A final example is the file structure used by the Enhanced Nathan Kline Institute-Rockland Sample:

Anatomical Template:  /path/to/data/{site}/{participant}/anat/mprage.nii.gz
Functional Template:  /path/to/data/{site}/{participant}/{session}/RfMRI_*/rest.nii.gz
../_images/nki-rs_template.png

Users experiencing difficulties defining file path templates may want to re-organize their data to match one of the examples above. If you manually define a file path template and encounter an error when attempting to generate participant lists, please contact us and we will be happy to help.

Data YAML Fields

The cpac_data_config_setup.py command line utility will produce a YAML file containing all of the participants and various properties associated with that participant, such as its ID, session number, the location of its resting-state/functional and anatomical scans. Before each participant definition there is a single line with a dash, which indicates that start of the property definitions. Participant properties are indented under this dash. To illustrate, see the sample participant definition below:

# example of data stored locally
-
    subject_id: sub01
    unique_id: ses01
    anat: /path/to/site01/sub01/ses01/anatomical.nii.gz
    creds_path: None
    func:
      scan_1:
        scan: /path/to/site01/sub01/ses01/scan_1_func.nii.gz
        scan_parameters:
          acquisition: seq+z
          firsttr (start volume index): ''
          lasttr (final volume index): ''
          reference: 27
          tr: 3.0
    site: site01
-
    subject_id: sub02
    unique_id: ses02
    anat: /path/to/site01/sub02/ses02/anatomical.nii.gz
    creds_path: None
    func:
      scan_1:
        scan: /path/to/site01/sub02/ses02/scan_1_func.nii.gz
        scan_parameters: None
    site: site01

# example of data stored on an AWS S3 bucket
-
    subject_id: sub200
    unique_id: ses-1
    anat: s3://s3_bucket/path/to/site_A/sub200/anatomical.nii.gz
    creds_path: None (or) /path/to/AWS_credentials.csv
    func:
      scan_name_REST:
        scan: s3://s3_bucket/path/to/site_A/sub200/scan_name_REST_func.nii.gz
        scan_parameters: s3://s3_bucket/path/to/site_A/scan_name_REST_func.json
    site: site_A

# with a brain mask for brain extraction (bypassing skull-stripping)
-
    subject_id: sub02
    unique_id: ses02
    anat: /path/to/site01/sub02/ses02/anatomical.nii.gz
    brain_mask: /path/to/site01/sub02/ses02/brain-mask.nii.gz
    creds_path: None
    func:
      scan_1:
        scan: /path/to/site01/sub02/ses02/scan_1_func.nii.gz
        scan_parameters: None
    site: site01

# with field map files for distortion correction
-
    subject_id: sub01
    unique_id: ses01
    anat: /path/to/site01/sub01/ses01/anatomical.nii.gz
    creds_path: None
    func:
      scan_1:
        scan: /path/to/site01/sub01/ses01/scan_1_func.nii.gz
        fmap_phase: /path/to/site01/sub01/ses01/scan_1_phase-diff.nii.gz
        fmap_mag: /path/to/site01/sub01/ses01/scan_1_magnitude.nii.gz
    site: site01

Note that more than one functional scan is defined under the func key (i.e., multiple series), and that individual scan parameters can be defined to override the default settings.

Output Directory Ingress

New in version 1.8.6.

C-PAC now allows users to pull pre-computed data from a FreeSurfer or fMRIPrep output directory. This is done through the data config file.
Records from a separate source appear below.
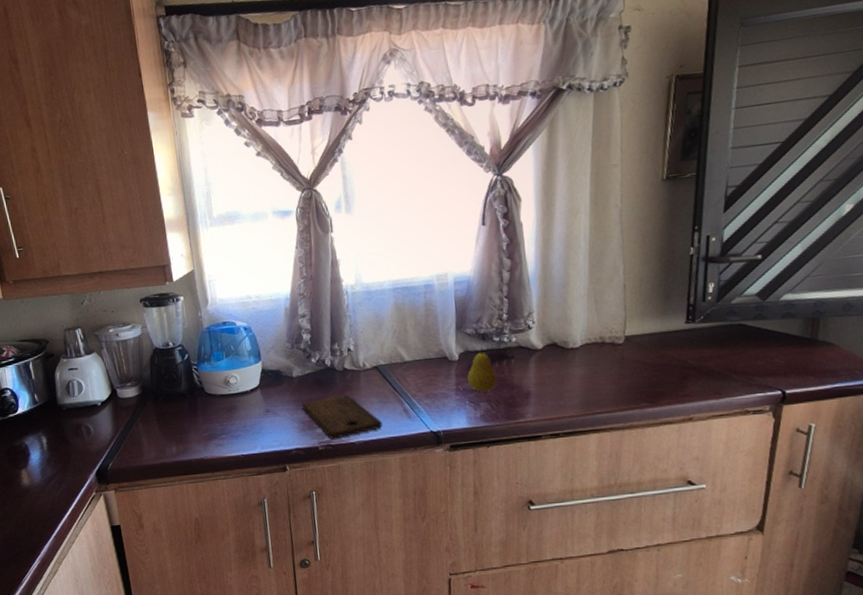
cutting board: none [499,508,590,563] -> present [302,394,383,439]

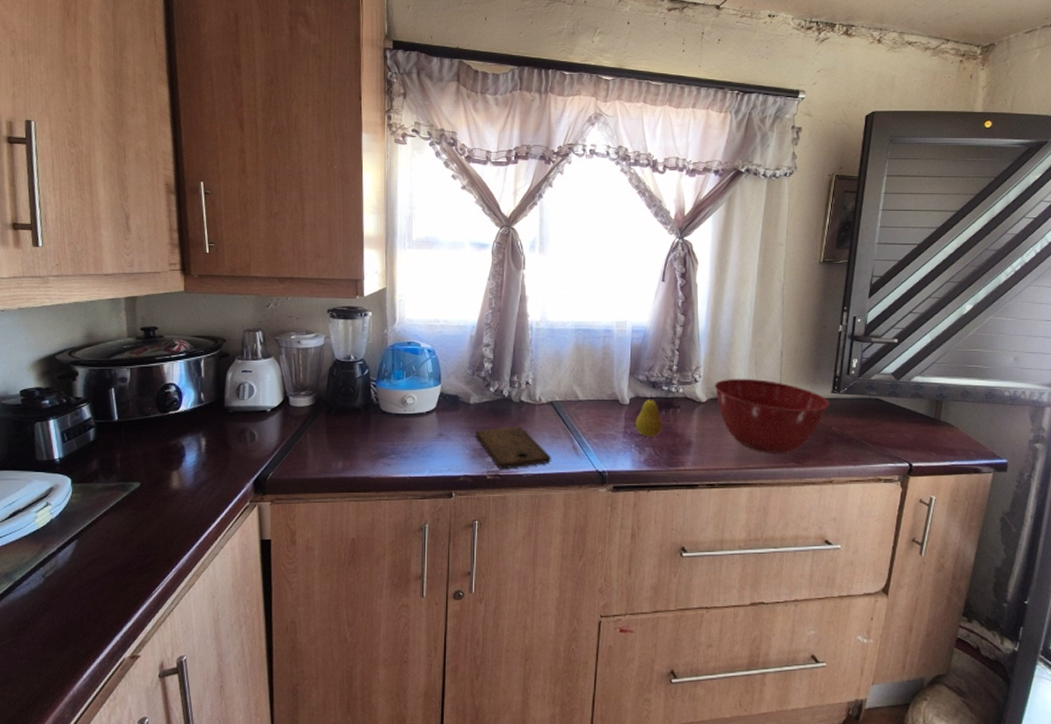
mixing bowl: none [550,318,684,396] -> present [714,378,830,453]

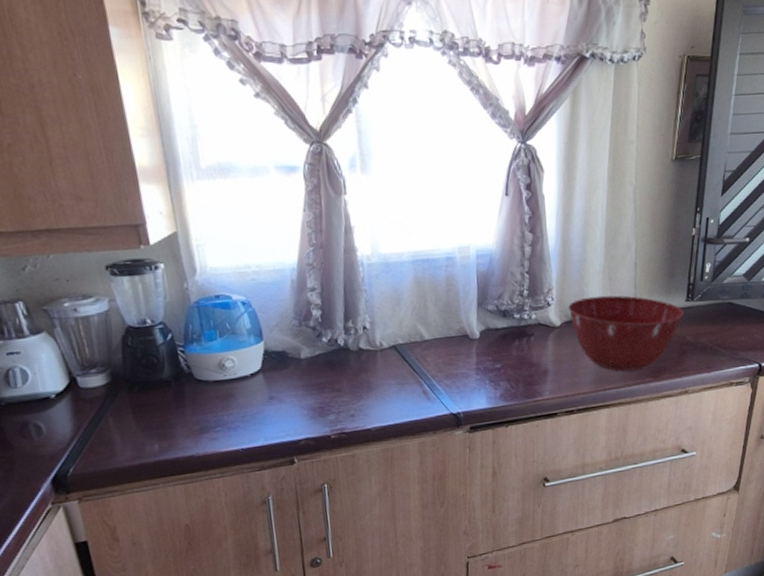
cutting board: present [475,425,551,469] -> none [312,376,401,427]
fruit: present [636,395,662,437] -> none [488,325,517,371]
# Example of how to include FreeSurfer outputs in the data config:
      anat:
        T1w: $PATH_TO/T1w.nii.gz
        freesurfer_dir: $PATH_TO/freesurfer/$SUBDIR/$SUBDIR
      func:
        func-run-1:
          scan: $PATH_TO/run-1_bold.nii.gz
          scan_parameters: $PATH_TO/run-1_bold.json
        func-run-2:
          scan: $PATH_TO/run-2_bold.nii.gz
          scan_parameters: $PATH_TO/run-2_bold.json
      site: $SITE
      subject_id: $SUB
      unique_id: $SES

When pulling fMRIPrep outputs into C-PAC, you only need to include a few sections of the data config, since no raw data is required.

# Example of how to include fMRIPrep outputs in the data config:
    site: $SITE
    subject_id: $SUB
    unique_id: $SES
    derivatives_dir: $PATH_TO/fMRIPrep/$SUBDIR/$SUBDIR

You may also need to modify your pipeline YAML. For FreeSurfer, please ensure that surface_analysis > freesurfer > ingress_reconall is switched on. For fMRIPrep, make sure that pipeline_setup > outdir_ingress is switched on.